Pablo Motos y la necesidad de topar la demagogia
Lo que buscan algunos alentando el descrédito de la política en momentos especialmente vulnerables es para mí un enigma mayor que el éxito de ‘El hormiguero’
Leo en De dónde soy, el último libro de Joan Didion publicado en España, una visión sobre su California natal muy alejada de la mitología. Frente al discurso histórico sobre un terreno conquistado por individuos sin más ayuda que la gracia de Dios, nos muestra las costuras de un estado construido gracias a ingentes fondos federales. Una realidad que el californiano ha preferido ignorar, mejor verse como la víctima de un estado opresor, hiperregulado por políticos innecesarios y corruptos.
Casi 300 años después de que la tatara-tatara-tatara-tatarabuela de Didion pusiese rumbo al oeste, esa antigua soflama sigue resonando tanto en Estados Unidos, donde con la música adecuada incluso pudo conseguir que tipos disfrazados de bisonte asaltasen el Capitolio, como en la vieja, pero no por ello, sensata Europa.

### [Actividad]
Por favor, enumera los países, estados y continentes que se nombran en el texto. Basta con el texto para responder.

### [Filas proporcionadas]
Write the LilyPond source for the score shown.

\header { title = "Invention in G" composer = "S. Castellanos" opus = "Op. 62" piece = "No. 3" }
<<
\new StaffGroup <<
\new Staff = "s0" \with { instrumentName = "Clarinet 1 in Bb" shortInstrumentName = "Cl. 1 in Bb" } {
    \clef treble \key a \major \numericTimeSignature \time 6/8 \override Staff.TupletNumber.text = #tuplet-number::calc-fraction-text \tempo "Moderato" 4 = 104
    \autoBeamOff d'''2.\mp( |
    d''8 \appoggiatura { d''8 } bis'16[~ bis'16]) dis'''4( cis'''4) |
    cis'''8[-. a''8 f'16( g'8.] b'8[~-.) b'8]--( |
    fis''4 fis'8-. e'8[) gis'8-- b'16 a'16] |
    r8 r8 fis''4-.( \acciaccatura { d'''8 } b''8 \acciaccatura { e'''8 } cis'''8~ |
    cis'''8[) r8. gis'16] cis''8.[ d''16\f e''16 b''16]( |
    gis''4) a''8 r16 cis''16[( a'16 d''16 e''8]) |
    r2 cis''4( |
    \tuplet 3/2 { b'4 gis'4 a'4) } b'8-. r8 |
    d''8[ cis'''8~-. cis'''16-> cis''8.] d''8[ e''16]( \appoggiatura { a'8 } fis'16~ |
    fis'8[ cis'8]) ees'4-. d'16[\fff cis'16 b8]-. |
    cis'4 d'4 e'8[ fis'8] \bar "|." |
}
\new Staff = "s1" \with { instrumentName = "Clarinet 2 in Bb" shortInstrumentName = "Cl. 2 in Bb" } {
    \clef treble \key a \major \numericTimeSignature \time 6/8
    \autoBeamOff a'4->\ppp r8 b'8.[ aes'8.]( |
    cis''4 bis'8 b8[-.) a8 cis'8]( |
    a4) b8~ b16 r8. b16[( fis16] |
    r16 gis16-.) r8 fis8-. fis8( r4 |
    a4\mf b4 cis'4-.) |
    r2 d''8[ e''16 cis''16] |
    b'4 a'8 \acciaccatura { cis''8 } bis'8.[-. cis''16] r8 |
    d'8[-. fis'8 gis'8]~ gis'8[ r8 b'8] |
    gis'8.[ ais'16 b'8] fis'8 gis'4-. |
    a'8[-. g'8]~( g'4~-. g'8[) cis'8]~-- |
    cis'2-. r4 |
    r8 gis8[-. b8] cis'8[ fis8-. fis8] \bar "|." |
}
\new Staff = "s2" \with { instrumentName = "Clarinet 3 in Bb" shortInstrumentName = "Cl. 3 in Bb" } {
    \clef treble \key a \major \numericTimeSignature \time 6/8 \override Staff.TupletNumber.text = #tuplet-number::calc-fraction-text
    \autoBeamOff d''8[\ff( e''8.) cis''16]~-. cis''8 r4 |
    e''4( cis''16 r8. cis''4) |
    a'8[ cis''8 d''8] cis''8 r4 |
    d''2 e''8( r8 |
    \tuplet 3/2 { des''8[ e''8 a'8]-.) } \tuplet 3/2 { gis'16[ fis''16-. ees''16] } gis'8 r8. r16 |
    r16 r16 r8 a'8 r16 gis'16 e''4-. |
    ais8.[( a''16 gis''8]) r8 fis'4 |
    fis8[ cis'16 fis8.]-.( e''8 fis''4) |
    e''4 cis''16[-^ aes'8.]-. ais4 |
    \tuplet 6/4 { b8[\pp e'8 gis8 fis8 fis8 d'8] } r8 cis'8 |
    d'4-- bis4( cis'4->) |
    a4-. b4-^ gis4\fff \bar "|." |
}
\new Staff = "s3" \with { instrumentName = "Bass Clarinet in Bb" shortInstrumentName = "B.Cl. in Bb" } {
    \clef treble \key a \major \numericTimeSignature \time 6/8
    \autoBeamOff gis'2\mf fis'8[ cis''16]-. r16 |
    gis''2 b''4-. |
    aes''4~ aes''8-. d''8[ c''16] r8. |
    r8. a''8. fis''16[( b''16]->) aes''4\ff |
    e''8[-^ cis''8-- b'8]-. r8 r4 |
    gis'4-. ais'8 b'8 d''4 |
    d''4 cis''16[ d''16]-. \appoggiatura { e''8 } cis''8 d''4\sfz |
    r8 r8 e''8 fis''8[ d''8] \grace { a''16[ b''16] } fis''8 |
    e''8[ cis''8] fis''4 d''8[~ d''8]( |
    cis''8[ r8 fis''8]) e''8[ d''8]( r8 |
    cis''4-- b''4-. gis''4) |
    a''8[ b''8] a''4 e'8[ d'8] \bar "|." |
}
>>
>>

### [Respuesta del ejercicio]
España, California, Estados Unidos y Europa.